A day after President Donald Trump rescinded Biden’s executive order urging federal agencies to formulate standards for responsible development of artificial intelligence, Maia Hightower, CEO of Equality AI, posted on Linkedin: “A Bittersweet Chapter: Equality AI is closing its doors.”
Trump’s executive order was the “final nail” but Equality AI had been struggling to find enough clients to cover its costs, Hightower told STAT in an interview. In the absence of overarching federal initiatives to vet algorithms in health care, it’s fallen to those using artificial intelligence in their hospitals to make sure that their tools are helping and not hurting patients. When Hightower was chief medical information officer and chief population health officer at the University of Iowa, she and her leadership realized that they didn’t have the tools to effectively evaluate the risk they were taking by using an AI model embedded in one of their platforms.

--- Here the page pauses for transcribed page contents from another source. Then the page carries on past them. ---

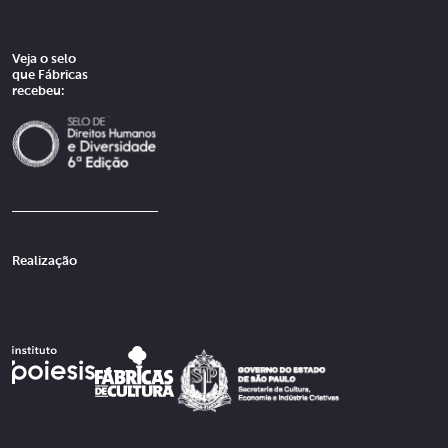
Veja o selo
que Fábricas
recebeu:
Realização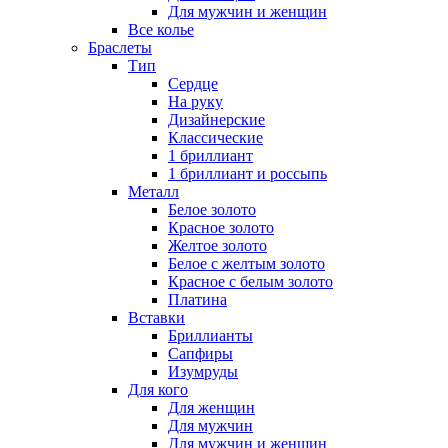
Для мужчин и женщин
Все колье
Браслеты
Тип
Сердце
На руку
Дизайнерские
Классические
1 бриллиант
1 бриллиант и россыпь
Металл
Белое золото
Красное золото
Желтое золото
Белое с желтым золото
Красное с белым золото
Платина
Вставки
Бриллианты
Сапфиры
Изумруды
Для кого
Для женщин
Для мужчин
Для мужчин и женщин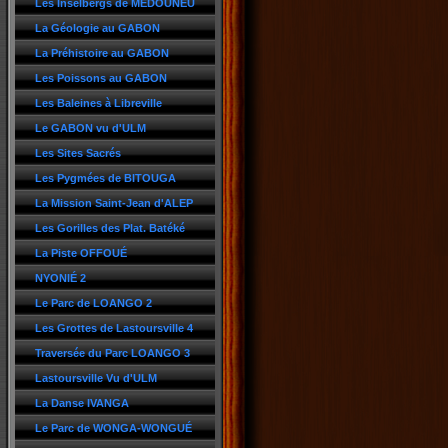
Les Inselbergs de MEDOUNEU
La Géologie au GABON
La Préhistoire au GABON
Les Poissons au GABON
Les Baleines à Libreville
Le GABON vu d'ULM
Les Sites Sacrés
Les Pygmées de BITOUGA
La Mission Saint-Jean d'ALEP
Les Gorilles des Plat. Batéké
La Piste OFFOUÉ
NYONIÉ 2
Le Parc de LOANGO 2
Les Grottes de Lastoursville 4
Traversée du Parc LOANGO 3
Lastoursville Vu d'ULM
La Danse IVANGA
Le Parc de WONGA-WONGUÉ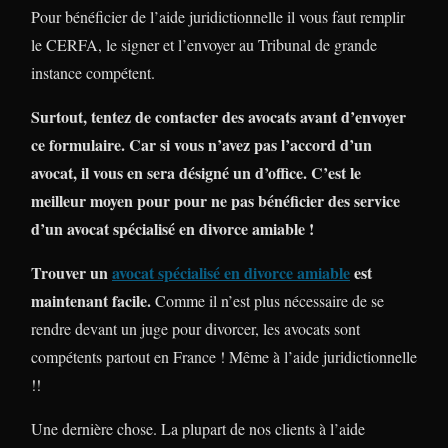
Pour bénéficier de l’aide juridictionnelle il vous faut remplir
le CERFA, le signer et l’envoyer au Tribunal de grande
instance compétent.
Surtout, tentez de contacter des avocats avant d’envoyer
ce formulaire. Car si vous n’avez pas l’accord d’un
avocat, il vous en sera désigné un d’office. C’est le
meilleur moyen pour pour ne pas bénéficier des service
d’un avocat spécialisé en divorce amiable !
Trouver un
avocat spécialisé en divorce amiable
est
maintenant facile.
Comme il n’est plus nécessaire de se
rendre devant un juge pour divorcer, les avocats sont
compétents partout en France ! Même à l’aide juridictionnelle
!!
Une dernière chose. La plupart de nos clients à l’aide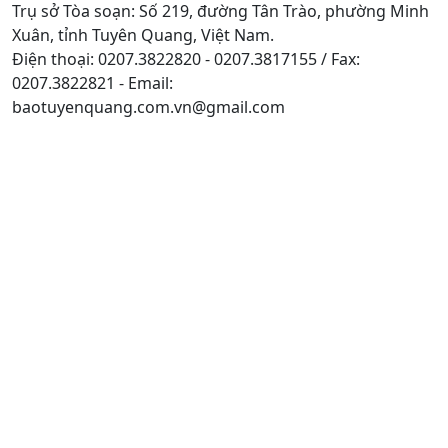
Trụ sở Tòa soạn: Số 219, đường Tân Trào, phường Minh
Xuân, tỉnh Tuyên Quang, Việt Nam.
Điện thoại: 0207.3822820 - 0207.3817155 / Fax:
0207.3822821 - Email:
baotuyenquang.com.vn@gmail.com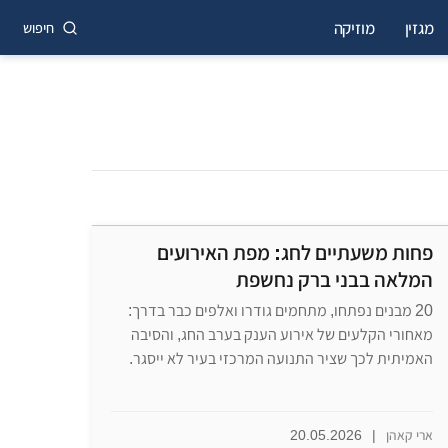
מגזין
מוזיקה
חיפוש
פחות משעתיים לחג: מפת האירועים
המלאה בבני ברק נחשפת
20 מבנים נפתחו, מתחמים גודרו ואלפים כבר בדרך:
מאחורי הקלעים של אירוע הענק בערב החג, והסיבה
האמיתית לכך שציר התנועה המרכזי בעיר לא ייסגר.
ארי קאהן
|
20.05.2026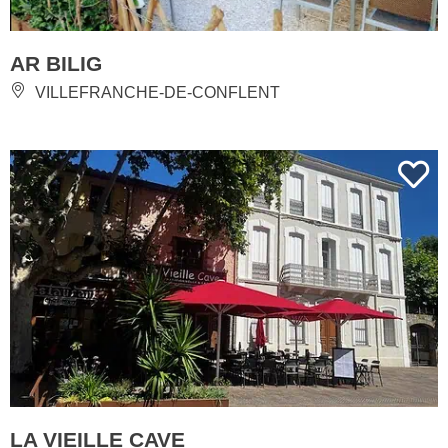
AR BILIG
VILLEFRANCHE-DE-CONFLENT
LA VIEILLE CAVE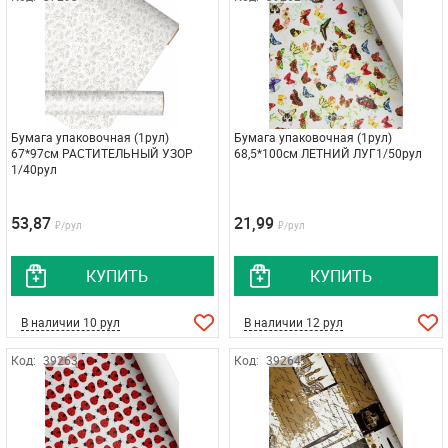
Бумага упаковочная (1рул)
Бумага упаковочная (1рул)
67*97см РАСТИТЕЛЬНЫЙ УЗОР
68,5*100см ЛЕТНИЙ ЛУГ1/50рул
1/40рул
53,87
21,99
₽/рул
₽/рул
КУПИТЬ
КУПИТЬ
В наличии 10 рул
В наличии 12 рул
Код:
39263
Код:
39264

“That’s actually how Equality AI was born, was to try to build out tools for health care systems to be able to manage AI risk, starting with bias detection and mitigation,” said Hightower. The company, founded in 2021 with a modest $1.25 million in venture capital funding from Salt Lake City investors EPIC Ventures and Grix VC (Hightower by then was chief medical information officer at the University of Utah), grew to 12 employees at its peak but shut down last week after being unable to find funding to sustain it.